ALMA — The Doing Democracy Summer Seminar, a week-long course held at Alma College in June, brought local high school students from diverse political backgrounds together to learn skills for finding common ground and communicating across divisions.

In their time at Alma College, the students took a variety of workshops, including a training by Braver Angels, a national nonprofit organization dedicated to improving civil discourse in the United States. According to Benjamin Peterson, co-director of the Alma College Center for College and Community Engagement (3CE), Americans from across the political spectrum are still united by at least one common trait — the belief that we need to find ways to “disagree better.”

“Our intention in the seminar was to provide high school students with the opportunity to learn how to work with and understand people that they might not agree with,” Peterson said. “We live in an increasingly polarized society, which makes it hard for us to work together in pursuit of the common good. Our young people recognize this and want to change it now, in order to ensure a better tomorrow.”

Peterson was aided in organization the seminar by a team of students from Alma College. Alexandra Voskoboynikova, a communications major from Nizhny Novgorod, Russia, Stephanie McKelvie, a political science major from Hope, Mich., Dallas Conn, a political science major from Ithaca, Mich., and Toby Layson, a political science/philosophy double-major from Washington, Mich., all agreed the purpose of the seminar was to recognize the impact of political polarization and work to mitigate that impact.

“The Doing Democracy Summer Seminar emulates the much-needed safe spaces for civil discourse by providing listening skills, speaking skills and the time needed to make progress on difficult and polarized events,” Layson said.

Six students from across Michigan participated in the program.
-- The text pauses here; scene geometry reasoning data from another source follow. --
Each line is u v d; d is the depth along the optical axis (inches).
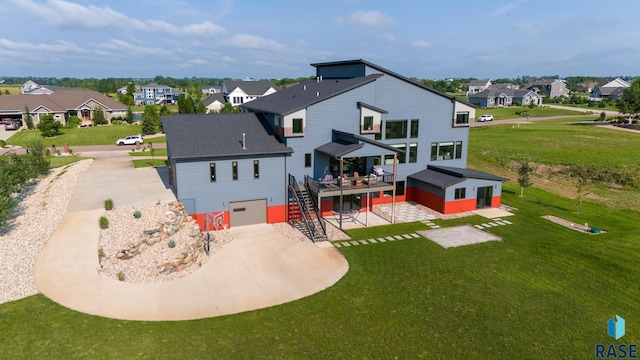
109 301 666.2
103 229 872.3
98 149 2078.0
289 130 1079.0
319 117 1114.1
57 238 836.0
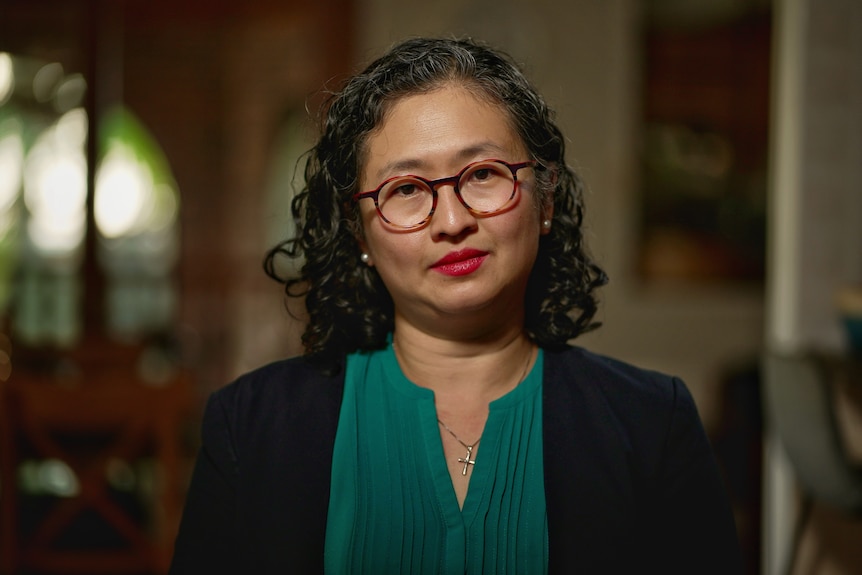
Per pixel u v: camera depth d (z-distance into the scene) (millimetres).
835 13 2607
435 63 929
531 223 933
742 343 5625
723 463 4605
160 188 5410
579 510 940
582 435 973
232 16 5297
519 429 979
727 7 5512
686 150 5539
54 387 2545
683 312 5559
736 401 4637
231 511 978
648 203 5508
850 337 2412
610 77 5398
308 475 955
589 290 1055
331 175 980
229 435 994
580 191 1049
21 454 3066
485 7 5223
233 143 5375
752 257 5645
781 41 2646
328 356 1027
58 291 5438
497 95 926
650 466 973
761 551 3148
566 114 5336
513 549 933
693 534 983
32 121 5359
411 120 908
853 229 2666
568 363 1029
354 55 5219
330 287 1026
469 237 899
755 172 5609
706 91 5539
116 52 5305
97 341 3781
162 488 2658
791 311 2627
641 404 998
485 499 942
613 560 931
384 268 947
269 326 5332
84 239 5340
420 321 970
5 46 5258
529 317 1036
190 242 5375
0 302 5363
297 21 5238
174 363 4934
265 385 1023
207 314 5371
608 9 5371
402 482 955
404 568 927
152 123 5348
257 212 5371
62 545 3541
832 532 2551
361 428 982
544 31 5270
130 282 5387
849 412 2498
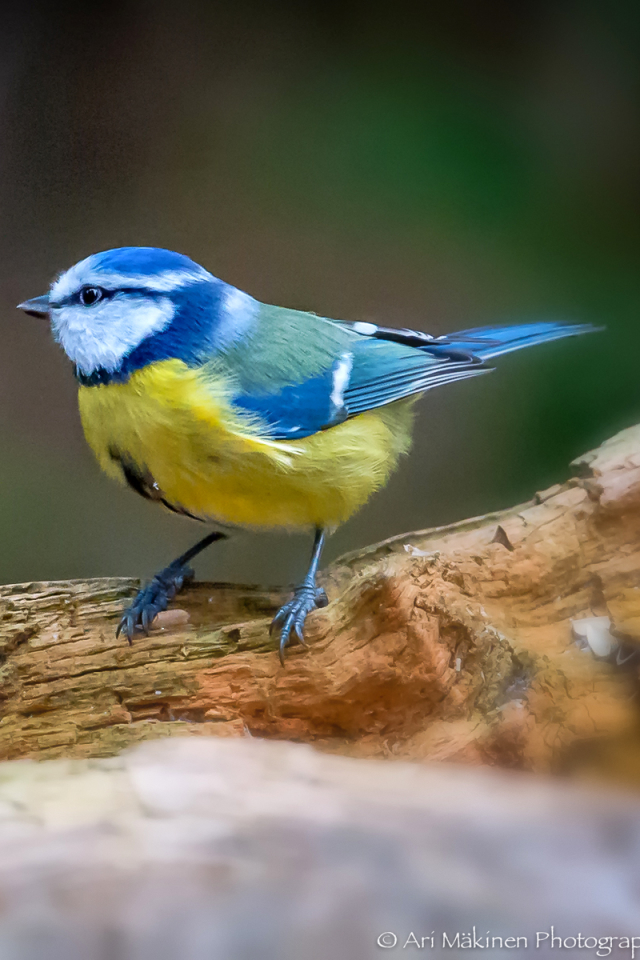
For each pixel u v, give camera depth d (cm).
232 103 305
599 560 278
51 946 198
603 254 294
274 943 199
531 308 294
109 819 258
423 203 296
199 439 278
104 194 303
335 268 297
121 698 276
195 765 271
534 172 295
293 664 276
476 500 293
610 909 210
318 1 298
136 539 294
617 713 275
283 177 299
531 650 276
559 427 292
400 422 282
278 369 279
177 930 200
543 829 247
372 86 297
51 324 279
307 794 270
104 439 279
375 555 279
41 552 294
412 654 276
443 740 275
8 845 242
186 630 277
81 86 306
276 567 294
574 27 295
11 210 300
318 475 279
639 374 292
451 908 208
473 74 296
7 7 303
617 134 294
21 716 276
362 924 204
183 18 307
Thanks to a generous donation from Deborah Lynch Fitzgerald ’93, a member of the Alma College Board of Trustees, the seminar was free for students to attend.

Peterson related that feedback from students indicated the seminar was “very informative and useful, even outside of (politics),” provided “the opportunity to learn about … communication with others,” and was “a great way to explore the college experience.”

He continued, “It was truly inspirational to see students find common ground on divisive issues such as gun control while engaging with each other in a respectful, productive manner. I am honored to be a part of this work, and to be at an institution that is devoted to teaching the skills necessary for our republic to thrive.”

The seminar was administered by the 3CE and builds on the previous work of the Common Sense Solutions program. The seminar will run again next summer.